Я расстелил на траве куртку, улёгся и стал слегка умирать, поглядывая, впрочем, на солнце, которое неумолимо пряталось за деревья. Так не хотелось, чтоб кончался этот день. Ещё бы часок, полтора.
— Тебе-то из-за чего умирать? — спросила Нюрка.
— Есть из-за чего, — ответил я. — Хватает.
— Болтаешь, сам не зная… — сказала Нюрка.
Я закрыл глаза и минут пять лежал молча, задумавшись, есть мне от чего умирать или нет. Выходило, что есть. Самые тяжёлые, самые горькие мысли пришли мне в голову, и вдруг стало так тоскливо, что я забыл про Нюрку и про сегодняшний счастливый день, с которым не хотел расставаться.
А день кончался. Давно уж миновал полдень, начинался закат.
Облака, подожжённые солнцем, уходили за горизонт.
Горела их нижняя часть, а верхняя, охлаждённая первыми звёздами, потемнела, там вздрагивали синие угарные огоньки.
Неторопливо и как-то равнодушно взмахивая крыльями, к закату летела одинокая ворона. Она, кажется, понимала, что до заката ей сроду не долететь.
— Ты бы заплакал, если б я умерла? — спросила вдруг Нюрка.
Она по-прежнему пила воду мелкими глотками, прикрывая иногда глаза.
— Да ты что, заболела, что ли? — забеспокоился наконец я. — Что с тобой?
— Заплакал бы или нет?
— Конечно, — серьёзно ответил я.
— А мне кажется, никто бы не заплакал.
— Вся деревня ревела бы. Тебя все любят.
— За что меня любить? Что я такого сделала?
— Ну, не знаю… а только все любят.
— За что?
— Откуда я знаю, за что.
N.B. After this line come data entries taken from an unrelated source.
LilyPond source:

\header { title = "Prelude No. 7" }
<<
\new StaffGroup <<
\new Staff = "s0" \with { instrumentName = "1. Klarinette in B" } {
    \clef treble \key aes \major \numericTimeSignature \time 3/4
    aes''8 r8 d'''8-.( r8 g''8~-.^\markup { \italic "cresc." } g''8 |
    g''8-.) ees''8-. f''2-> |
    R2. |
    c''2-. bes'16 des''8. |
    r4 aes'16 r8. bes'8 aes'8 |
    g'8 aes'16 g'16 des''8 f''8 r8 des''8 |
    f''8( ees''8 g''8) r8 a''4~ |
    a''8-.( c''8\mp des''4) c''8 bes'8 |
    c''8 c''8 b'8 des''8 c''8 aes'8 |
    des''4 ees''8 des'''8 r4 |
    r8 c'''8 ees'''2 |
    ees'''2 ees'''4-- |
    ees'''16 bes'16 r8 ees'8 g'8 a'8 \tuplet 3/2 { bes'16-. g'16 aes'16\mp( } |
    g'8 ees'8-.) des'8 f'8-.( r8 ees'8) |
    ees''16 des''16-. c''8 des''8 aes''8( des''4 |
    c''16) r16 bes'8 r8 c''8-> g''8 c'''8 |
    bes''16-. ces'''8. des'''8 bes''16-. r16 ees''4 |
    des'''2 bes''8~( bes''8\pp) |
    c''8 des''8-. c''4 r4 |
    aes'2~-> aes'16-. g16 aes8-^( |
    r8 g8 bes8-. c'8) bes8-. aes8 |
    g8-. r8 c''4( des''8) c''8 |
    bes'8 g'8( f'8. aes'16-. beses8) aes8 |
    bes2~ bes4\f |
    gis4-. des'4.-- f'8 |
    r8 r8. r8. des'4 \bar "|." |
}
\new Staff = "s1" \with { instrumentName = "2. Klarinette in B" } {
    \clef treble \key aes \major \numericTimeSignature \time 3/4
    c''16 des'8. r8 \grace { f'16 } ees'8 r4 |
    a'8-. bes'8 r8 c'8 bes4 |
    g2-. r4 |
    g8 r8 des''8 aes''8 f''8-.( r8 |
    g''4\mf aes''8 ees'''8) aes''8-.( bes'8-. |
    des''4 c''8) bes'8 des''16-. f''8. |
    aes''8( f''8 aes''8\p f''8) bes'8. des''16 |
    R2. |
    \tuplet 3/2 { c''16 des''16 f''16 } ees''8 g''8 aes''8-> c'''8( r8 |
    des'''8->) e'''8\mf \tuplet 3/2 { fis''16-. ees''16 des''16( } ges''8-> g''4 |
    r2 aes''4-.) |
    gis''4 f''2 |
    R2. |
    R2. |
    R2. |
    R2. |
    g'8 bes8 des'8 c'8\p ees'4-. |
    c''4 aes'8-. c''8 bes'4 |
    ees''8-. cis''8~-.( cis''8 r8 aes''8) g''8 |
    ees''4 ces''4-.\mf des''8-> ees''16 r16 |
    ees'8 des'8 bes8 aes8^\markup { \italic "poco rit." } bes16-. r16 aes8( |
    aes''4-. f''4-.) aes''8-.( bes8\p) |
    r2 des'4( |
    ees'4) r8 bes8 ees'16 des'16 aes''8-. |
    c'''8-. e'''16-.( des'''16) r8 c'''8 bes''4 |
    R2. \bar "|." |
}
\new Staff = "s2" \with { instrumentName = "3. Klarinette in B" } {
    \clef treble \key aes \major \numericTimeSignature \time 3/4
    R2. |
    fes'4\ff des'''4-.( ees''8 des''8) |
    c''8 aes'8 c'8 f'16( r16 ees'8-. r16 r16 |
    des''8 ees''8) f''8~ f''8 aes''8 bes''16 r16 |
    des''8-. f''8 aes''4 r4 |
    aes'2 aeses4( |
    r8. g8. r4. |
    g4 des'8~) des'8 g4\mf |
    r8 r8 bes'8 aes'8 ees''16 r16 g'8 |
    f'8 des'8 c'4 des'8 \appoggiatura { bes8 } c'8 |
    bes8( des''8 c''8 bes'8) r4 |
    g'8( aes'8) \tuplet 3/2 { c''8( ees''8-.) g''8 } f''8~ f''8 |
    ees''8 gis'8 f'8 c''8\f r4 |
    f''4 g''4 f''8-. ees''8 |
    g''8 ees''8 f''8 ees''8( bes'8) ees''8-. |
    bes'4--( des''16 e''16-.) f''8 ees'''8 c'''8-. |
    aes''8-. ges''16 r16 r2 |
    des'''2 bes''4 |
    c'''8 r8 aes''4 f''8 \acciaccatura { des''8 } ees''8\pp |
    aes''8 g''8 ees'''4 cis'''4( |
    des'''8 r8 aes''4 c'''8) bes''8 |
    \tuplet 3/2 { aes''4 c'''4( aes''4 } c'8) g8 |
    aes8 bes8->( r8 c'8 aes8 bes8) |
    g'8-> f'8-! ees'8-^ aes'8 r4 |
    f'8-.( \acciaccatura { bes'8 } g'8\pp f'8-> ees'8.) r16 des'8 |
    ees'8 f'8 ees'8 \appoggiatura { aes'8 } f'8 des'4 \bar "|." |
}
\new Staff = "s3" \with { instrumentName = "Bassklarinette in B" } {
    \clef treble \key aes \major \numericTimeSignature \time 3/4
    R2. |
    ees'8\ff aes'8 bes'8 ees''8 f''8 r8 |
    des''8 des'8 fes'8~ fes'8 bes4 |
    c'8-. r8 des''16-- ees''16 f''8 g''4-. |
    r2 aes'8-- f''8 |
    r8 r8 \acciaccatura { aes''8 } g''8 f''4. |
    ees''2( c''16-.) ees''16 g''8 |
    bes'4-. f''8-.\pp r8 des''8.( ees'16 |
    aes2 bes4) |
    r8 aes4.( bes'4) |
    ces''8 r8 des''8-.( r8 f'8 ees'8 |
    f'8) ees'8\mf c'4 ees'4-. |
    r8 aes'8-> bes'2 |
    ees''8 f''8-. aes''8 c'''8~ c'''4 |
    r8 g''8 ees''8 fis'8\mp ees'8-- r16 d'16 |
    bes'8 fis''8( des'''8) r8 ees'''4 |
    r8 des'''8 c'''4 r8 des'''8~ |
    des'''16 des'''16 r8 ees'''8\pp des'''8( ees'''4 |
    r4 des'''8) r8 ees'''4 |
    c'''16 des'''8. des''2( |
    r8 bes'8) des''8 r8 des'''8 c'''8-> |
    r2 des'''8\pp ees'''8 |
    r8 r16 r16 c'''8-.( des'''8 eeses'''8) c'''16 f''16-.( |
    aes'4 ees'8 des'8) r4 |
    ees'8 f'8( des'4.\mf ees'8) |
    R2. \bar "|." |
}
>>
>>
За то, что ты — хороший человек.
— Ничего хорошего. А вот тебя любят, это правда. Если бы ты умер, тут бы все стали реветь.
— А если б мы оба вдруг умерли, представляешь, какой бы рёв стоял? сказал я.
Нюрка засмеялась.
— Это правда, — сказала она. — Рёв был бы жуткий.
— Давай уж поживём ещё немного, а? — предложил я. — А то деревню жалко.
Нюрка снова улыбнулась, глотнула воды, прикрыла глаза.
— Открывай, открывай глаза, — сказал я, — пожалей деревню.
— Так вкусней, — сказала Нюрка.
— Чего вкусней? — не понял я.
— С закрытыми глазами вкусней. С открытыми всю воду выпьешь — и ничего не заметишь. А так — куда вкусней. Да ты сам попробуй.
Я взял у Нюрки кружку, зажмурился и глотнул.
Вода в ручье была студёной, от неё сразу заныли зубы. Я хотел уж открыть глаза, но Нюрка сказала:
— Погоди, не торопись. Глотни ещё.
Сладкой подводной травой и ольховым корнем, осенним ветром и рассыпчатым песком пахла вода из ручья. Я почувствовал в ней голос лесных озёр и болот, долгих дождей и летних гроз.
Я вспомнил, как этой весной здесь в ручье нерестились язи, как неподвижно стояла на берегу горбатая цапля и кричала по-кошачьи иволга.
Я глотнул ещё раз и почувствовал запах совсем уже близкой зимы времени, когда вода закрывает глаза.
Осенью, в конце октября, к нам в магазин привезли клеёнку.
Продавец Пётр Максимыч как получил товар, сразу запер магазин, и в щели между ставен не было видно, чего он делает.
— Клеёнку, наверное, меряет, — толковал дядя Зуй, усевшись на ступеньке. — Он вначале её всю перемеряет, сколько в ней метров-сантиметров, а потом продавать станет… Постой, ты куда, Мирониха, лезешь? Я первый стою.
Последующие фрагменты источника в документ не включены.